-------- Page extract --------
The older I get: the more money I have, the more games I want to play, and the less time I have to play games. When I was younger – in high school and most of college, I spent most of my free time gaming. I played single player and multiplayer. I played 1st and 3rd person shooters, RPGs, strategy games, sim games, action, adventure, MMOs, those awful dance/rhythm games, and even the occasional sports game. I was a Gamer, with a capital G.
Of course, I graduated, got a job, got responsibilities, blah, blah, blah – you know the story. So nowadays, the free time that I have, I usually spend it reading instead of gaming, since I like that better. It’s easier to pick up and put down a book in just a few minutes and it’s also “useful” free time, as opposed to “pure” free time.
Of course, I still buy games, even though I don’t play them as much. I’m not sure why. Maybe I think that sometime I’m going to have a bunch of free time and get all caught up on all the games I wanted to play months ago. Maybe I’m hoping a new game will capture my attention the way games did when I was younger. But it probably isn’t going to happen. All those games I own will probably just continue to sit on the shelf after I open them and play them for an hour or so before moving on to something else.
But every once in awhile, maybe once or twice a year, a game comes out that I actually rearrange my life to play. I go to the release party, if there is one. I read about it online and participate in online discussion. I talk about it with friends and try to talk them into buying the game to play it with me (or just play it so they can talk about it with me, if it’s single player). I skip a few social engagements. I stay up late, waste my whole weekend, and maybe, just maybe, take a day off work so I can bask in the sweet, sweet gaming awesomeness for an extra day past the weekend. I play the game like it’s going out of style. I play it like it’s the only thing that matters.
These days are magic. I get to recapture that old binge-gaming spirit, play till my eyes bleed, see how far I can get in the game before I have to return to the real world. These are special, rare times. These few moments are Gaming as an Event, and only happen once or twice a year.
However, once I’m back in the real world, I still want to talk and interact with the game, even if sometimes I don’t want to play the game. I know that seems backwards, but please hear me out, because it’s this community aspect that keeps me interested in supporting games with my wallet.
I probably spend more time thinking about games, watching reviews, and talking about games (both online and off) than actually playing games. Strange, right? But I’m not the only one like this. This is one of the hallmarks of the Gaming as an Event crowd. And enhancing the community for the Gaming as an Event crowd is what I want to talk about in this post. Because we still buy games, even if we don’t play them as much as we used to.
Obviously, players like me aren’t the key market anymore. However, players like me are the players who buy games and also like our games to be Events. We want an immersive experience, both inside and outside the game.
So my question is this: what can be done to enhance the idea of a Game as an Event? What can be done to support players like me so we keep buying games?
Obviously, the best thing developers can do it make a great game. This goes without saying, but I’m saying it anyway. Making a great game is most important thing, and it should trump all other considerations. Most of the budget should be spent here, because gamers are frugal – they pay attention to reviews and a good word of mouth review is the most important thing you can do to sell your game. But after that – how can companies enhance the idea of the game as an event?
-------- Dataset extract --------
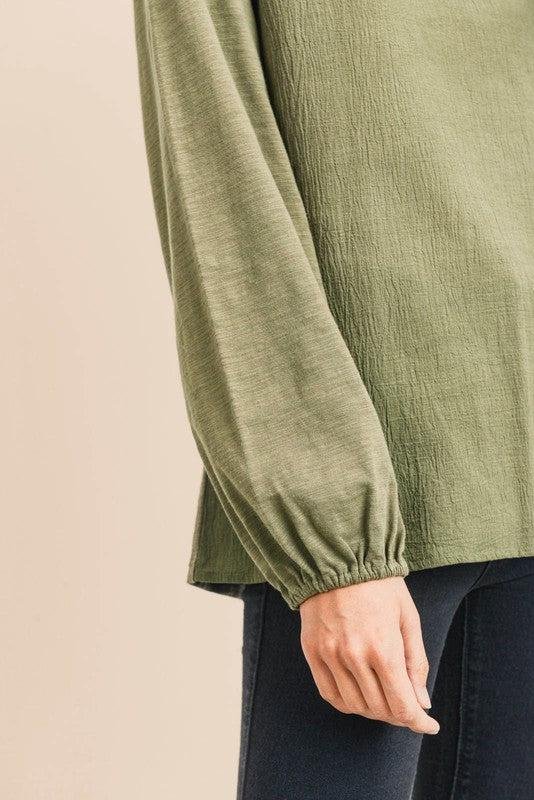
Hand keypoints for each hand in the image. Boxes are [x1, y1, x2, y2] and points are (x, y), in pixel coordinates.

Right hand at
--------
_Exercise details_. In the post on gaming as an event, how often does a game come out that the writer rearranges life to play? The material after the text is separate from it.

_Response to this task_. Maybe once or twice a year.